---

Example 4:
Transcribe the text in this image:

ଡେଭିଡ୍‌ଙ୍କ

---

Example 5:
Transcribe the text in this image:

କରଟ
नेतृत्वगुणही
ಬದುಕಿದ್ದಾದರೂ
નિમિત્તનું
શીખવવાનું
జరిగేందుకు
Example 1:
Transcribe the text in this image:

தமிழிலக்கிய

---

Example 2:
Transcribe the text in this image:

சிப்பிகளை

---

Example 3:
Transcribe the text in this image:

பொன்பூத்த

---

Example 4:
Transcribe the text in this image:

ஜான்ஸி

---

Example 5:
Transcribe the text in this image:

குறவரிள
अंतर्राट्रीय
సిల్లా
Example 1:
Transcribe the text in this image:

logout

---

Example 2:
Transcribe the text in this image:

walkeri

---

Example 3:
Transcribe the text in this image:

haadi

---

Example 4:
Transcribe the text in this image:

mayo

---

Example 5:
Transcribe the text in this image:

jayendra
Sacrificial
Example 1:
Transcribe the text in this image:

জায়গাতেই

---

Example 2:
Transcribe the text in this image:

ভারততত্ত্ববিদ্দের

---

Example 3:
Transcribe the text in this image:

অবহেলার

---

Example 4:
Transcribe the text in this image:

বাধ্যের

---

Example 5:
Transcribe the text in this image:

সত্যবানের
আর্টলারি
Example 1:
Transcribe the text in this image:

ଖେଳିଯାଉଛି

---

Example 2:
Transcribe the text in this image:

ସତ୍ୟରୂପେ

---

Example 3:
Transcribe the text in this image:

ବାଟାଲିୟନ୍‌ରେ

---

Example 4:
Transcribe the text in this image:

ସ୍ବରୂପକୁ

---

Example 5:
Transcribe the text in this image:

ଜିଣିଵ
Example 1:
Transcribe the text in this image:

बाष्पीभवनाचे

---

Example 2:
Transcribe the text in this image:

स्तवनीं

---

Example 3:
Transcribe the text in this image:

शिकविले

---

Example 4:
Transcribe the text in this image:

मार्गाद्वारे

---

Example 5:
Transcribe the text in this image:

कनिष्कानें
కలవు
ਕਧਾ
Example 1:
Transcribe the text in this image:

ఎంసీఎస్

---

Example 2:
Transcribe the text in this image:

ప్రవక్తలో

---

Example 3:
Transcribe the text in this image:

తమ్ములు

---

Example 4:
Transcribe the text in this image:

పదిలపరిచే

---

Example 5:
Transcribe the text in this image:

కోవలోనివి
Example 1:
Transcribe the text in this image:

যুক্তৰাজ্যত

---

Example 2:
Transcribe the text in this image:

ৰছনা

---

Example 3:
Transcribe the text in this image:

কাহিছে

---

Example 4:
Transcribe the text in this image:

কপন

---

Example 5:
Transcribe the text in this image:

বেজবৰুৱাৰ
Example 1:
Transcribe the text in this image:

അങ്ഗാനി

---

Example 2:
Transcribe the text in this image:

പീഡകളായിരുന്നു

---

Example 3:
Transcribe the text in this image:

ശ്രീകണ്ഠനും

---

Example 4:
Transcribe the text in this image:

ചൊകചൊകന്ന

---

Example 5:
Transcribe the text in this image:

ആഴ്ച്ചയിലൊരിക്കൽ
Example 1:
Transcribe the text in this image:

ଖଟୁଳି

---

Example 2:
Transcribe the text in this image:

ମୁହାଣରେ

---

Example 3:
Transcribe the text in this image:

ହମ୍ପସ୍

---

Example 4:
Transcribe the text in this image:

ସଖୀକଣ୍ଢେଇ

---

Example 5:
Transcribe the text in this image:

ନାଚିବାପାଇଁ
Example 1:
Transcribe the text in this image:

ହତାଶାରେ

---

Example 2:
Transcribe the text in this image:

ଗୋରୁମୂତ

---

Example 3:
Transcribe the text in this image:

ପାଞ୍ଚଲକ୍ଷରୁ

################

WHAT IS BEING ASKED:
Reproduce every one of the lines above character for character.

CORRECT RESULT:
---

Example 4:
Transcribe the text in this image:

ଡେଭିଡ୍‌ଙ୍କ

---

Example 5:
Transcribe the text in this image:

କରଟ
नेतृत्वगुणही
ಬದುಕಿದ್ದಾದರೂ
નિમિત્તનું
શીખવવાનું
జరిగేందుకు
Example 1:
Transcribe the text in this image:

தமிழிலக்கிய

---

Example 2:
Transcribe the text in this image:

சிப்பிகளை

---

Example 3:
Transcribe the text in this image:

பொன்பூத்த

---

Example 4:
Transcribe the text in this image:

ஜான்ஸி

---

Example 5:
Transcribe the text in this image:

குறவரிள
अंतर्राट्रीय
సిల్లా
Example 1:
Transcribe the text in this image:

logout

---

Example 2:
Transcribe the text in this image:

walkeri

---

Example 3:
Transcribe the text in this image:

haadi

---

Example 4:
Transcribe the text in this image:

mayo

---

Example 5:
Transcribe the text in this image:

jayendra
Sacrificial
Example 1:
Transcribe the text in this image:

জায়গাতেই

---

Example 2:
Transcribe the text in this image:

ভারততত্ত্ববিদ্দের

---

Example 3:
Transcribe the text in this image:

অবহেলার

---

Example 4:
Transcribe the text in this image:

বাধ্যের

---

Example 5:
Transcribe the text in this image:

সত্যবানের
আর্টলারি
Example 1:
Transcribe the text in this image:

ଖେଳିଯାଉଛି

---

Example 2:
Transcribe the text in this image:

ସତ୍ୟରୂପେ

---

Example 3:
Transcribe the text in this image:

ବାଟାଲିୟନ୍‌ରେ

---

Example 4:
Transcribe the text in this image:

ସ୍ବରୂପକୁ

---

Example 5:
Transcribe the text in this image:

ଜିଣିଵ
Example 1:
Transcribe the text in this image:

बाष्पीभवनाचे

---

Example 2:
Transcribe the text in this image:

स्तवनीं

---

Example 3:
Transcribe the text in this image:

शिकविले

---

Example 4:
Transcribe the text in this image:

मार्गाद्वारे

---

Example 5:
Transcribe the text in this image:

कनिष्कानें
కలవు
ਕਧਾ
Example 1:
Transcribe the text in this image:

ఎంసీఎస్

---

Example 2:
Transcribe the text in this image:

ప్రవక్తలో

---

Example 3:
Transcribe the text in this image:

తమ్ములు

---

Example 4:
Transcribe the text in this image:

పదిలపరిచే

---

Example 5:
Transcribe the text in this image:

కోవలోనివి
Example 1:
Transcribe the text in this image:

যুক্তৰাজ্যত

---

Example 2:
Transcribe the text in this image:

ৰছনা

---

Example 3:
Transcribe the text in this image:

কাহিছে

---

Example 4:
Transcribe the text in this image:

কপন

---

Example 5:
Transcribe the text in this image:

বেজবৰুৱাৰ
Example 1:
Transcribe the text in this image:

അങ്ഗാനി

---

Example 2:
Transcribe the text in this image:

പീഡകളായിരുന്നു

---

Example 3:
Transcribe the text in this image:

ശ്രീകണ്ഠനും

---

Example 4:
Transcribe the text in this image:

ചൊകചൊകന്ന

---

Example 5:
Transcribe the text in this image:

ആഴ്ച്ചയിലൊരിക്കൽ
Example 1:
Transcribe the text in this image:

ଖଟୁଳି

---

Example 2:
Transcribe the text in this image:

ମୁହାଣରେ

---

Example 3:
Transcribe the text in this image:

ହମ୍ପସ୍

---

Example 4:
Transcribe the text in this image:

ସଖୀକଣ୍ଢେଇ

---

Example 5:
Transcribe the text in this image:

ନାଚିବାପାଇଁ
Example 1:
Transcribe the text in this image:

ହତାଶାରେ

---

Example 2:
Transcribe the text in this image:

ଗୋରୁମୂତ

---

Example 3:
Transcribe the text in this image:

ପାଞ୍ଚଲକ୍ଷରୁ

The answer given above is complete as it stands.